For multiple files (grep -F is the same as fgrep, you should use one of these)
This runs five searches at a time in parallel. So it is approximately 5 times faster than a single thread of grep, on modern multi-core cpus.

cnt=0;
for i in catalina.out* 
do
   cnt=$(( $cnt + 1 ))
   grep -F 'xxxxxx' $i >> backup.txt
   [ $(( $cnt % 5  ))  -eq 0 ]  && wait
done
wait

Don_Cragun · February 2, 2013, 3:59am

jim mcnamara:

For multiple files (grep -F is the same as fgrep, you should use one of these)
This runs five searches at a time in parallel. So it is approximately 5 times faster than a single thread of grep, on modern multi-core cpus.
cnt=0;
for i in catalina.out* 
do
   cnt=$(( $cnt + 1 ))
   grep -F 'xxxxxx' $i >> backup.txt
   [ $(( $cnt % 5  ))  -eq 0 ]  && wait
done
wait

Hi Jim,
Am I correct in assuming that you intended to have an & after backup.txt in this for loop?

Should the number of grep's to be run in parallel be tied to the number of CPU cores available to the process, or is grep I/O limited?
---------------------------
Added later: Are you sure that the output from grep is line-buffered? If not you could end up with output with parts of lines intermixed by running multiple greps writing to a single output file!

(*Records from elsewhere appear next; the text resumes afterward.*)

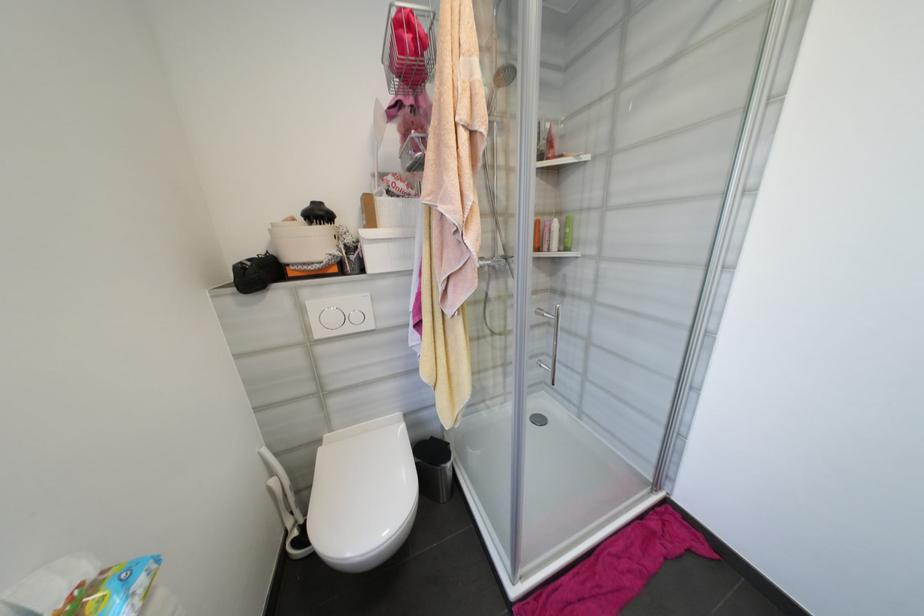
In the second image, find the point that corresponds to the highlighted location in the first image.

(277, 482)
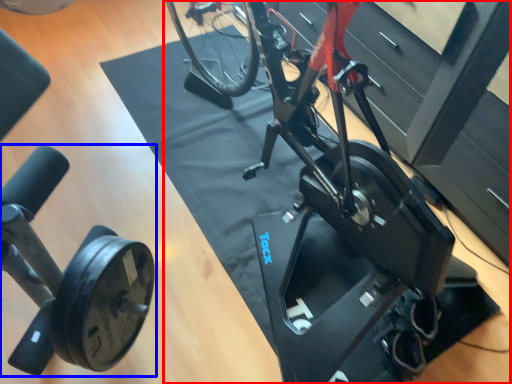
Question: Among these objects, which one is nearest to the camera, stationary bicycle (highlighted by a red box) or stationary bicycle (highlighted by a blue box)?

Choices:
 (A) stationary bicycle
 (B) stationary bicycle

Answer: (B)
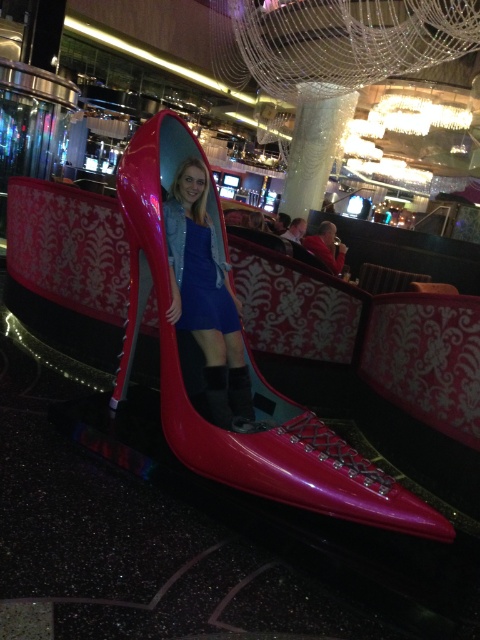
How distant is matte blue dress at center from shiny patent leather shoe at center?

matte blue dress at center and shiny patent leather shoe at center are 20.26 centimeters apart.

Does matte blue dress at center have a lesser width compared to shiny patent leather shoe at center?

No, matte blue dress at center is not thinner than shiny patent leather shoe at center.

I want to click on matte blue dress at center, so [x=206, y=298].

Locate an element on the screen. Image resolution: width=480 pixels, height=640 pixels. matte blue dress at center is located at coordinates (206, 298).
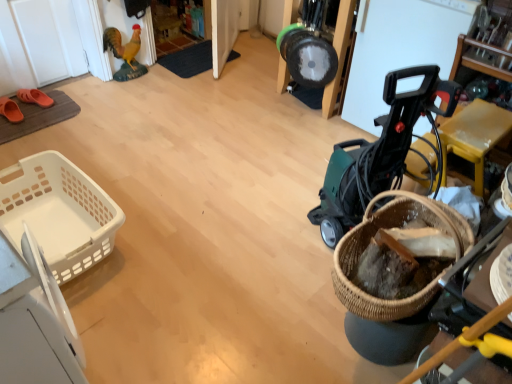
Find the location of a particular element. This screenshot has width=512, height=384. free point in front of orange rubber sandals at left, the second footwear in the back-to-front sequence is located at coordinates (8, 132).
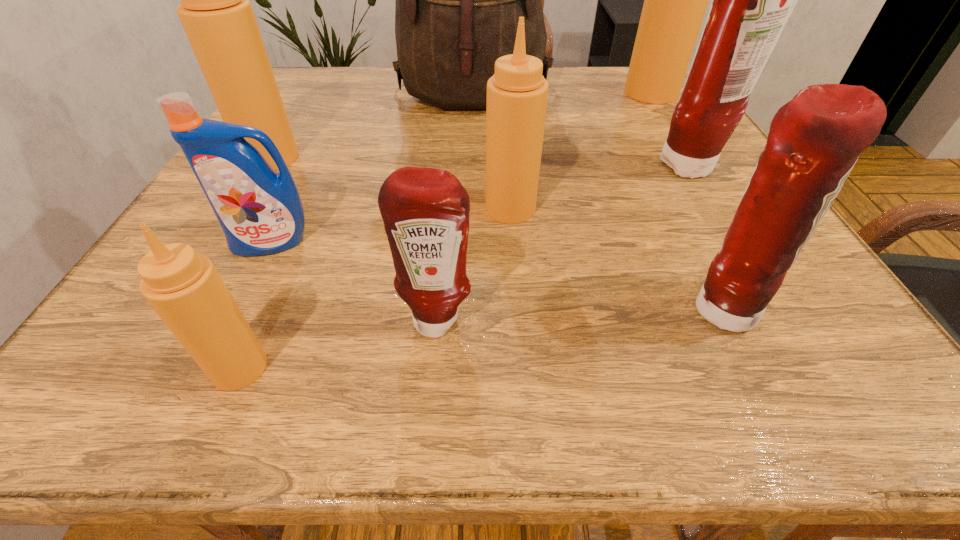
At what (x,y) coordinates should I click in order to perform the action: click on free space that satisfies the following two spatial constraints: 1. on the label of the second biggest red condiment; 2. on the right side of the sixth farthest object. Please return your answer as a coordinate pair (x, y). The image size is (960, 540). Looking at the image, I should click on (239, 309).

Find the location of `vacant position in the image that satisfies the following two spatial constraints: 1. on the back side of the leftmost red condiment; 2. on the left side of the biggest tan condiment`. vacant position in the image that satisfies the following two spatial constraints: 1. on the back side of the leftmost red condiment; 2. on the left side of the biggest tan condiment is located at coordinates (456, 93).

Where is `free space in the image that satisfies the following two spatial constraints: 1. on the label of the second smallest red condiment; 2. on the right side of the detergent`? The width and height of the screenshot is (960, 540). free space in the image that satisfies the following two spatial constraints: 1. on the label of the second smallest red condiment; 2. on the right side of the detergent is located at coordinates (239, 309).

At what (x,y) coordinates should I click in order to perform the action: click on free space that satisfies the following two spatial constraints: 1. on the label of the fourth nearest object; 2. on the right side of the smallest tan condiment. Please return your answer as a coordinate pair (x, y). Image resolution: width=960 pixels, height=540 pixels. Looking at the image, I should click on (211, 368).

The height and width of the screenshot is (540, 960). In order to click on free space in the image that satisfies the following two spatial constraints: 1. on the back side of the tallest condiment; 2. on the left side of the second smallest red condiment in this screenshot , I will do `click(612, 93)`.

At what (x,y) coordinates should I click in order to perform the action: click on free space that satisfies the following two spatial constraints: 1. on the open flap of the farthest red condiment; 2. on the left side of the backpack. Please return your answer as a coordinate pair (x, y). The width and height of the screenshot is (960, 540). Looking at the image, I should click on (471, 167).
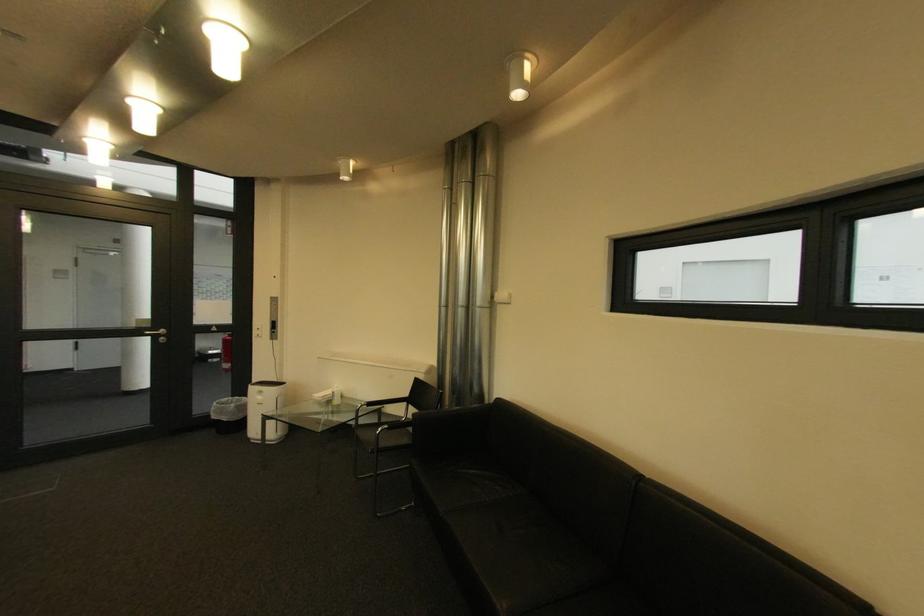
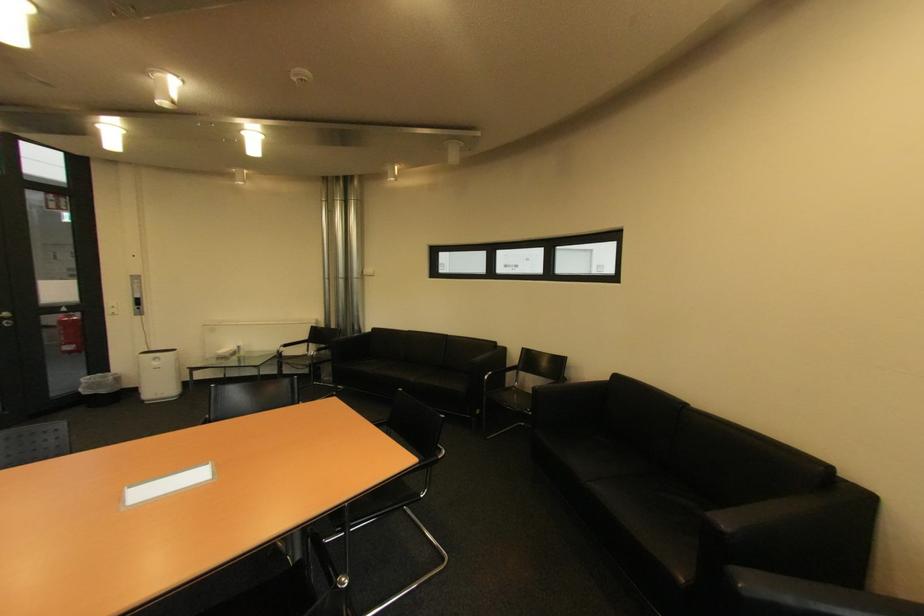
Question: I am providing you with two images of the same scene from different viewpoints. After the viewpoint changes to image2, which objects are now occluded?

Choices:
 (A) chair armrest
 (B) sofa armrest
 (C) trash can
 (D) none of these

Answer: (D)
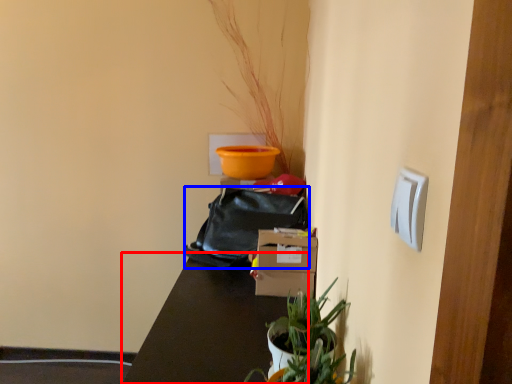
Question: Among these objects, which one is nearest to the camera, table (highlighted by a red box) or bag (highlighted by a blue box)?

Chubler_XL · February 3, 2013, 8:22pm

You could try using the --mmap flag and process all files with 1 grep call (as there are only 20 - 30 files the command line length should be OK). This assumes more modern, GNU greps that support the mmap(2) system call to read files and that files don't shrink while grep is working:

grep -F --mmap -h "xxxxxx" catalina.out* >> backup.txt

Edit: use -F if your search string is fixed (ie not a regular expression).